Before having an official single or video, the group was able to tour across Canada, packing sold out clubs on the strength of social media word-of-mouth alone. Their energy, excitement, passion and ability to have fun on stage all make DWW a huge draw for hordes of concertgoers, exemplified by the festival circuit of more than a dozen shows that they headlined this past summer.
"I think one of the reasons that it connects live is because [after] kids see it's a real band and everyone's playing and playing well, it adds another dimension to the music" Armes says of the success of the band's renowned live performances. "In terms of hip-hop shows, a lot of times people are used to seeing a rapper and their DJ, so I think it's a cool thing to see a live band on stage. There's a ton of energy on stage. Everyone goes bananas the whole time we're up there."
He and his cohorts are aware of the importance that the stage has played in their recent rise, so it remains their love and focus. "Our live show is everything," he continues. "Of the music alone, it's not enough for people to totally get into what you do. We were playing a show in Chicago and Bootsy Collins was there and came backstage to meet us and said he loved what we did. For me, that's a lot cooler than selling records- having your idols and people that are great at their instruments dig it. The live show really was our vehicle to get where we are now."
Where they are now is a band on the cusp of major stardom. DWW were nominated for Best New Artist at the Juno Awards in 2010, and then for Pop Album of the Year in 2011 where their performance opened the show to rave reviews and huge TV ratings. Also this year, they won Best Pop Video and performed alongside Drake and Lady Gaga at the Much Music Video Awards becoming the first artist to perform two years in a row.
With their home market of Canada already strongly behind the sextet, the band is eager to make waves overseas and to conquer America by building on the strong core fanbase resulting from over 100 shows played in the US to date. Time To Win, Vol. II is what's going to help bring them to that point. The album's first single, "She's Dope," is on the verge of Platinum certification in Canada and the second single, "Big Wheels", is quickly climbing the charts.
"The U.S. has always been this weird, scary monster in the Canadian music scene," says rapper Cam Hunter, only half kidding. "When you were growing up, everyone was like, man, you can't say you're from Canada. And then people like Drake and Arcade Fire made it-there's a lot of stuff coming out of Canada. So I think there's more of an optimistic outlook from the rest of the world about what Canada's doing musically right now."
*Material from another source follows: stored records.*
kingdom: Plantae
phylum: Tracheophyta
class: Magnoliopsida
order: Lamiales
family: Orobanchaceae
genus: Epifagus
Armes explains, "The plan for this band was always focused around the music, and the live show. We want people leaving the concert thinking "that was absolutely amazing, I need to go see them again". It's a slower build, but you need to connect with people for them to care. All the success we've had and hope to get, you always work for it. There's never a moment that we're hoping to catch lightning in a bottle or hit the lottery. Those moments-even when they come, are few and far between-they're not usually the ones that pay off. You gotta grind. That's what we've realized."
With Time To Win, Vol. II, expect more than a few new listeners to happily realize what Down With Webster's grind and music is all about.